Puisque ce droit nous a été refusé et que notre génération en paie le prix fort dans la rue face aux intimidations de la racaille, nous disons : ça suffit, on ne recule plus ! Nous réclamons la mise en place d’un référendum national sur l’immigration et la construction de lieux de culte musulmans en France. Nous ne quitterons pas les lieux avant d’avoir été entendus et satisfaits." (Communiqué du 20 octobre 2012)
Les Pussy Riot ont certes agi avec une désinvolture condamnable vis à vis des sentiments des chrétiens orthodoxes, mais elles n'ont pas appelé à entraver leur liberté de culte. Elles ont demandé plus de liberté pour elles-mêmes et celles et ceux qu'elles estiment représenter. La finalité de l'action de Génération Identitaire, est d'entraver la liberté de culte des musulmans (peutêtre pas de manière explicite, mais qui dit moins de mosquées, dit des conditions de culte plus difficiles). Dans le cas des Pussy Riot, la provocation à connotation religieuse était un moyen, certes contestable, pour une fin qui est plus de liberté d'expression. Dans le cas de Génération Identitaire, l'invocation de la liberté d'expression est un moyen, et la fin la provocation à connotation religieuse, qui va dans le sens d'imposer des restrictions de leur liberté de culte aux musulmans.

- En définitive, l'action des Pussy Riot, aussi contestable qu'elle soit dans sa méthode, apparait en faveur d'une plus grande liberté d'expression pour tous. Et celle de Génération Identitaire, si elle ne mériterait certainement pas en elle-même deux ans de privation de liberté (et si je ne suis pas personnellement favorable, pour ce que j'en connais, à l'interdiction de ce groupuscule) apparait au contraire en faveur de restriction de la liberté d'expression de certaines catégories de français (beaucoup de musulmans ont la nationalité française).
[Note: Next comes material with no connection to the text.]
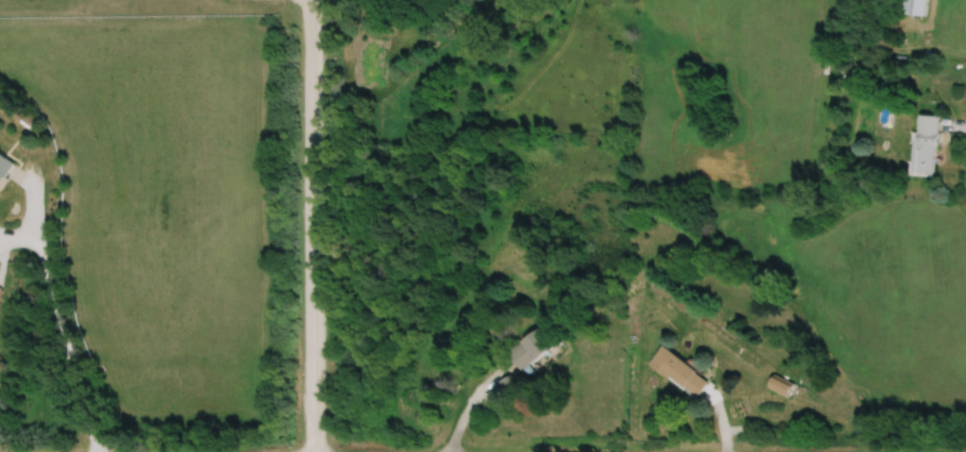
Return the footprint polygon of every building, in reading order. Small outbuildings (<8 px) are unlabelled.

C'est pourquoi non seulement condamner Génération Identitaire tout en soutenant les Pussy Riot n'a rien de contradictoire en soi, mais les camps qui les soutiennent respectivement le font pour des raisons de fond qui apparaissent difficilement compatibles (j'ai conscience cela dit que de nombreuses personnes condamnent les Pussy Riot sans avoir la moindre sympathie pour les identitaires, ni de près ni de loin, mais ce billet n'a pas pour but d'énoncer une vérité générale sur elles, mais de déconstruire les sophismes de l'affirmation "qui soutient les Pussy Riot devrait soutenir Génération identitaire"). Et je constate d'ailleurs que les sites sympathisants de la cause identitaire avaient assez universellement soutenu la position de la justice russe cet été.

Génération identitaire a donc parfaitement conscience selon moi du caractère mensonger de cet argument qu'il présente comme de bon sens. Et c'est pourquoi personnellement je continue à désapprouver fortement les décisions de la justice russe contre les Pussy Riot, tout en souhaitant que l'action de ce week end à la mosquée de Poitiers soit sanctionnée, de manière juste et proportionnée bien entendu. Et les comparaisons indignées avec la mobilisation en faveur des Pussy Riot ne me paraissent pour la plupart que sophismes et victimisation.